Prelude to an Atrocity
My specialty areas cover terrorism and insurgency, but also include mass violence and genocide as an auxiliary to those. (I’m a blast at parties, I swear.) And both the Trump administration’s conduct since 2017 and recent events have set off pretty much every alarm bell possible.
It is inherently difficult for most human beings to accept atrocities on their face or commit murder against someone who isn’t an actual threat to them. Breaking down that barrier requires a considerable amount of effort, exercised most effectively through both large social channels and ostensibly legitimate institutions. And it almost universally involves targeting a hated, disempowered, or ostracized ethnic group that doesn’t have the means to push back.
As a foundation, the demonized ethnic group is cast simultaneously as both a growing menace and inherently subhuman through ongoing propaganda. The Trump administration has been pursuing this with such commitment it’s almost boilerplate. The Trump White House has attempted to insinuate that asylum seekers from Latin America are all MS-13 in waiting, including releasing a statement on the official White House website hammering away at the mounting threat of MS-13 and referring to them repeatedly as “animals”. Trump has tweeted out that Latin American migrants “infest” this country. And what is one supposed to do with an “infestation”? You exterminate it.
This process doesn’t occur overnight, by any means. What might draw outrage were it to happen abruptly instead occurs as more of a slow-burn process. Lesser cruelties are cast as either necessary or appropriate, which ingrains a tolerance for an escalation in brutality. Note the response from Trump supporters and right-wing media to the outrage at separating children from their parents - these migrants had it coming, it’s an effective deterrent against a parasitic or menacing population, and it’s their fault for coming here in the first place. It fosters acceptance, even approval, for subsequent acts of murder.
Anyone might be tempted to say something to the effect of, “That all sounds melodramatic. How would that actually happen in the U.S.?”. The answer is unfortunately quite simple. ICE begins shipping asylum seekers from Mexico, Guatemala, and El Salvador to improvised detention camps in the desert. They’re kept indefinitely under horrible conditions, and a combination of heatstroke, exposure, and deliberate neglect kills the bulk of detainees. The murder takes on an almost passive nature that doesn’t require camp facilitators to pull a trigger, and the bodies are dumped in a mass grave somewhere in the Mojave. If you don’t think there’s a smaller-scale precedent for this sort of thing, feel free to read up about Joe Arpaio’s “tent cities”.
Journalists and activists who visit the sites in an attempt to investigate or intervene are unlawfully detained and subject to draconian sentences. Cover is maintained through a combination of rigorous security and a chain of complicity that extends up the entire ICE command structure. As a result, the full extent of the atrocities are not revealed until years later.

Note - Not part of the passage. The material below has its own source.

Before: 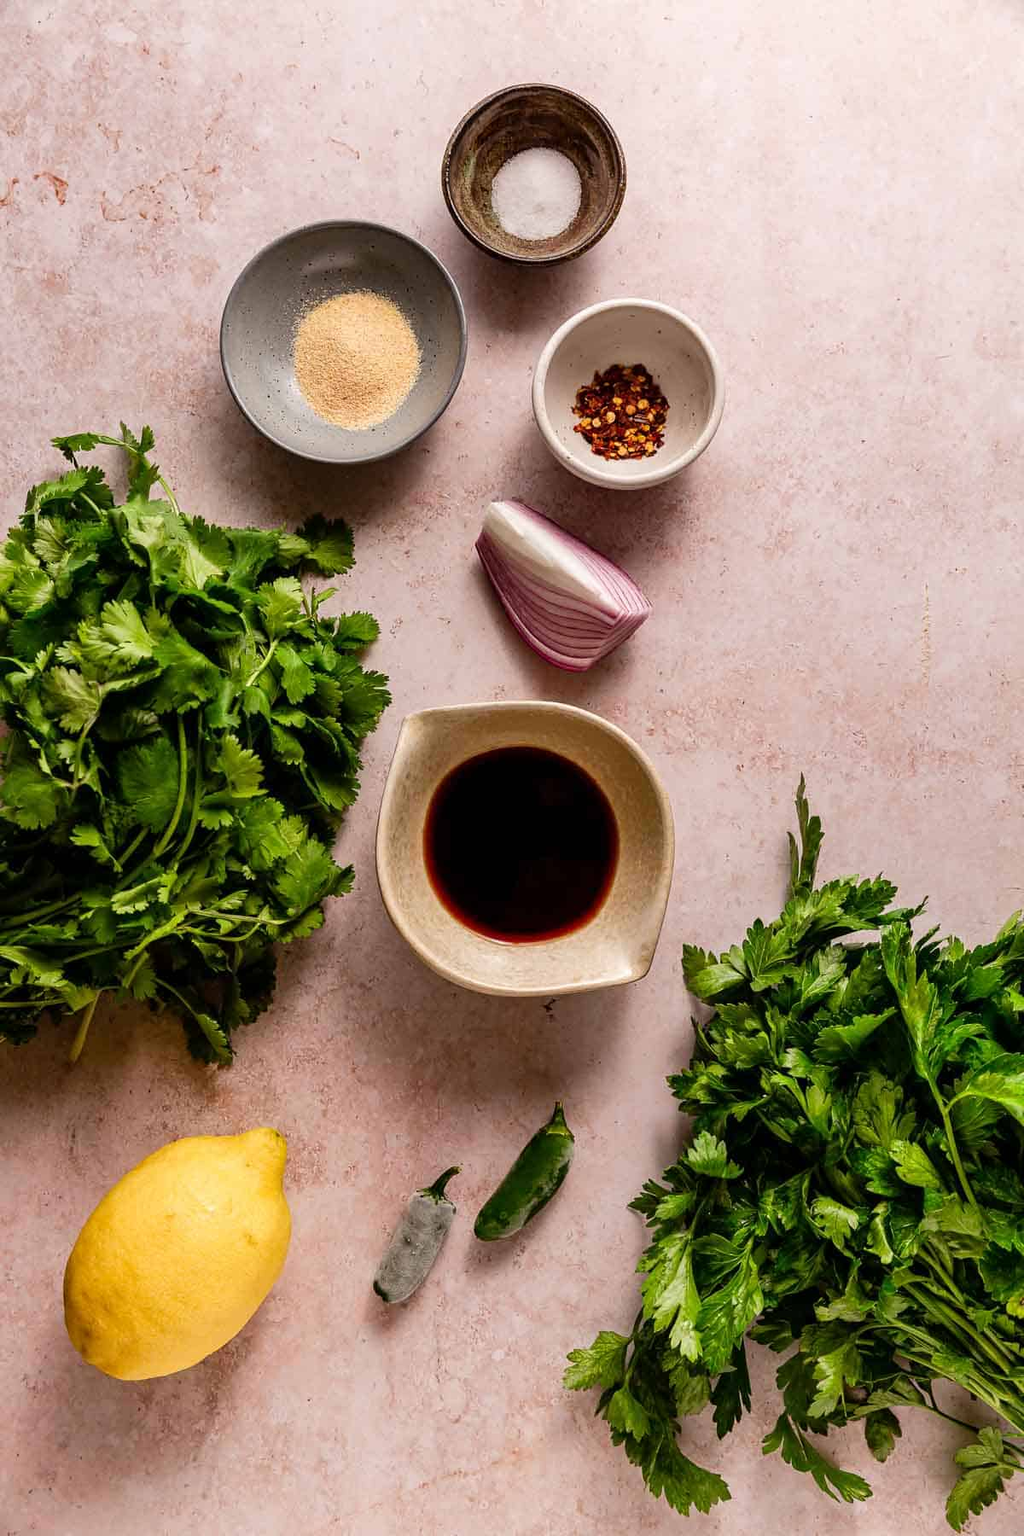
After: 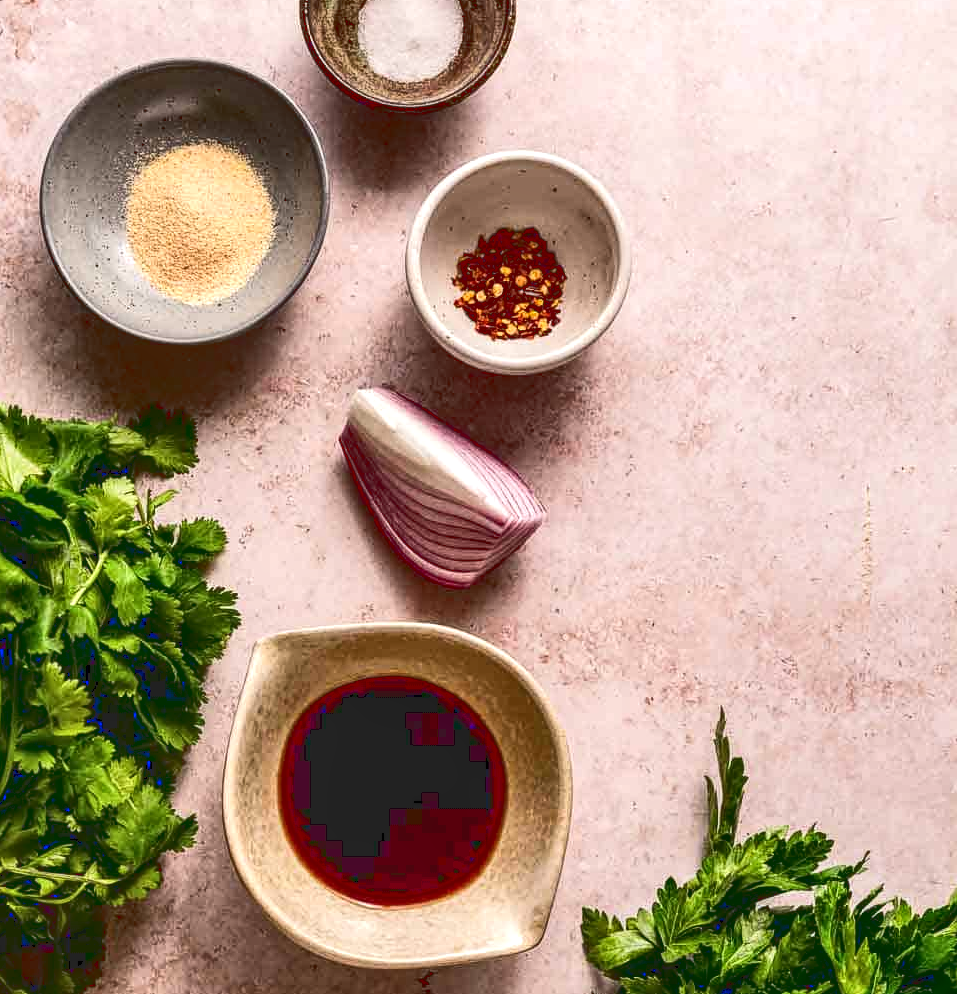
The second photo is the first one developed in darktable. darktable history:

And when they are, the need to collectively forget the horrors and “move on” is so powerful that no one in the Trump administration or ICE is brought to trial. It’s all shoved down the memory hole as some inexplicable anomaly in which “mistakes were made” and no one was singularly responsible.
If there is not harsh and immediate intercession, things could well escalate into some form of the above. Everything from a willing and active institutional/law enforcement structure, to direct orders from the executive branch, to an unceasing torrent of dehumanizing propaganda from the president himself is fully in place.